- [Saved data entries]:
--------------------------------

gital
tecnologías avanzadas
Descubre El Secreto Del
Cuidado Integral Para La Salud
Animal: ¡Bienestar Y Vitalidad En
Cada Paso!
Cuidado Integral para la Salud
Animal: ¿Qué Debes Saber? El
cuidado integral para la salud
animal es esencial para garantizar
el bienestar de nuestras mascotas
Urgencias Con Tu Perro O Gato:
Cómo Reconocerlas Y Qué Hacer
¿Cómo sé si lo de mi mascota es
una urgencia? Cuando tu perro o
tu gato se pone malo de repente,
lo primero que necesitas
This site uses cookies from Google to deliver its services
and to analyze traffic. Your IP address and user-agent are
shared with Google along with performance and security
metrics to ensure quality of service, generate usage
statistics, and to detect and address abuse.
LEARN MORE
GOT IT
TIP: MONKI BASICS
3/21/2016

--------------------------------

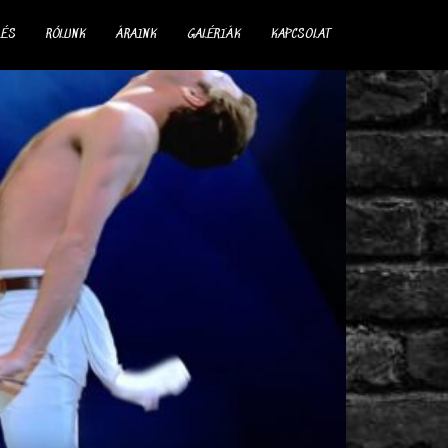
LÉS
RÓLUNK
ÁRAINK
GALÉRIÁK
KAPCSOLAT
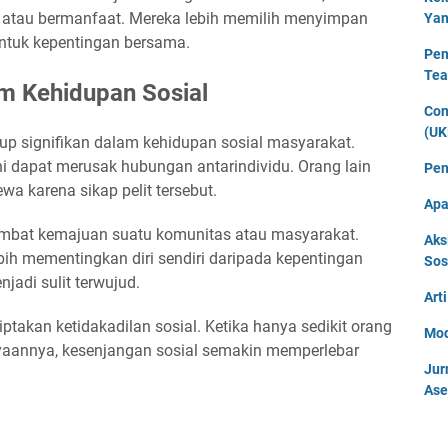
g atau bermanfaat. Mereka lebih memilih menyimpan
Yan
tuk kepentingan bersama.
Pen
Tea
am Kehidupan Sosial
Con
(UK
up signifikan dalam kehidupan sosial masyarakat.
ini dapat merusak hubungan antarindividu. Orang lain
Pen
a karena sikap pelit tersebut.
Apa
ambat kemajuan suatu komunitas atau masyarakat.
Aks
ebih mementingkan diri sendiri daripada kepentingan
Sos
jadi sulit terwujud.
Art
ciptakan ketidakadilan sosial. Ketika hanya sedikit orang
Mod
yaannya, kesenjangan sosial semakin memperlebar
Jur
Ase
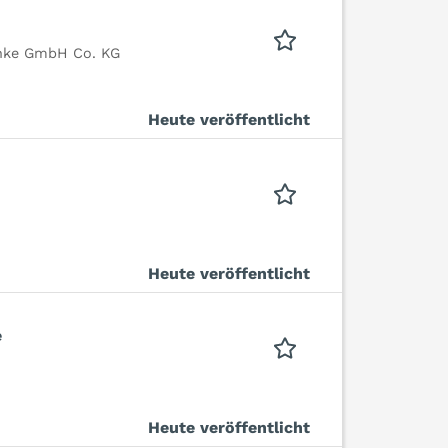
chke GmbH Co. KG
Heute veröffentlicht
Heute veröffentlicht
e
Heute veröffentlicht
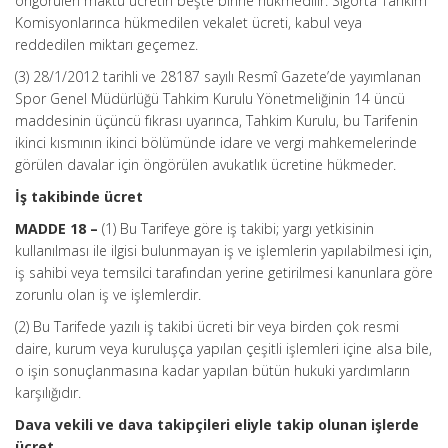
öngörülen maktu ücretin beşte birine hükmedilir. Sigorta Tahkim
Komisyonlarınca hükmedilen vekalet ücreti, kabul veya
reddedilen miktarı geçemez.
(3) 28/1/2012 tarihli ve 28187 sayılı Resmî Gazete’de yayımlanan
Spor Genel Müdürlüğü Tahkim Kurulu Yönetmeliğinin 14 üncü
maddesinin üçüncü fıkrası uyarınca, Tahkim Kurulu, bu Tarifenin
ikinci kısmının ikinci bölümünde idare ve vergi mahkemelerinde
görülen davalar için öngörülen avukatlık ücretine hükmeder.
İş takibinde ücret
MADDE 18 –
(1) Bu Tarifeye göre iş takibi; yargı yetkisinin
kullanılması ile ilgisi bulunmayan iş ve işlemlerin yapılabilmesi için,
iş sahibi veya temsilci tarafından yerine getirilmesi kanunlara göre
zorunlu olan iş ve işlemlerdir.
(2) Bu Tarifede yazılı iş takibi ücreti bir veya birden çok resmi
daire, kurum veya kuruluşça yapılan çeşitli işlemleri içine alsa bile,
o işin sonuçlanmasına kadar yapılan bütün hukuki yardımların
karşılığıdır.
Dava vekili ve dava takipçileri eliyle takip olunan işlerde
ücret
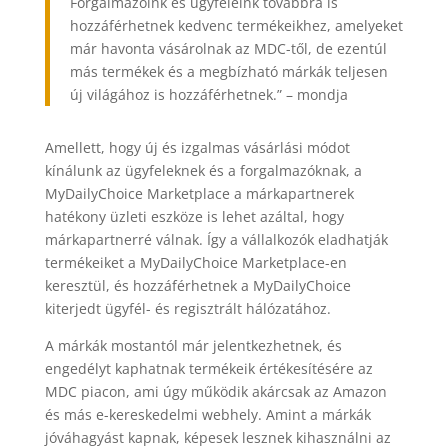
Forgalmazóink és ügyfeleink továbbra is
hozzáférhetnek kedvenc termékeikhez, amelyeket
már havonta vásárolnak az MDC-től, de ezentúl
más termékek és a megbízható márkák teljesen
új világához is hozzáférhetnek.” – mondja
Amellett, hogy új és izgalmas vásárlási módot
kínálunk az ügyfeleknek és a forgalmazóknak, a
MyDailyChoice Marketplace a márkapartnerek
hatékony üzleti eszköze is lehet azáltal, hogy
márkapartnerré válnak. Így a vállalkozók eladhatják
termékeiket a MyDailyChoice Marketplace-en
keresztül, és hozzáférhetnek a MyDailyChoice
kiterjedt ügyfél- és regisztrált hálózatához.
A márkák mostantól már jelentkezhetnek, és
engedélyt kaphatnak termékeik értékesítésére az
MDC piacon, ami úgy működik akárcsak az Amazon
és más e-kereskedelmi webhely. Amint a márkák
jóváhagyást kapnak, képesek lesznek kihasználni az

--------------------------------

- [Requirement]:
The lines above starting at the one that holds "o işin sonuçlanmasına" and ending at the one that holds "keresztül, és hozzáférhetnek a MyDailyChoice" are to be written out exactly, ends included, and no pictures are to be copied.

- [Task response]:
o işin sonuçlanmasına kadar yapılan bütün hukuki yardımların
karşılığıdır.
Dava vekili ve dava takipçileri eliyle takip olunan işlerde
ücret
Forgalmazóink és ügyfeleink továbbra is
hozzáférhetnek kedvenc termékeikhez, amelyeket
már havonta vásárolnak az MDC-től, de ezentúl
más termékek és a megbízható márkák teljesen
új világához is hozzáférhetnek.” – mondja
Amellett, hogy új és izgalmas vásárlási módot
kínálunk az ügyfeleknek és a forgalmazóknak, a
MyDailyChoice Marketplace a márkapartnerek
hatékony üzleti eszköze is lehet azáltal, hogy
márkapartnerré válnak. Így a vállalkozók eladhatják
termékeiket a MyDailyChoice Marketplace-en
keresztül, és hozzáférhetnek a MyDailyChoice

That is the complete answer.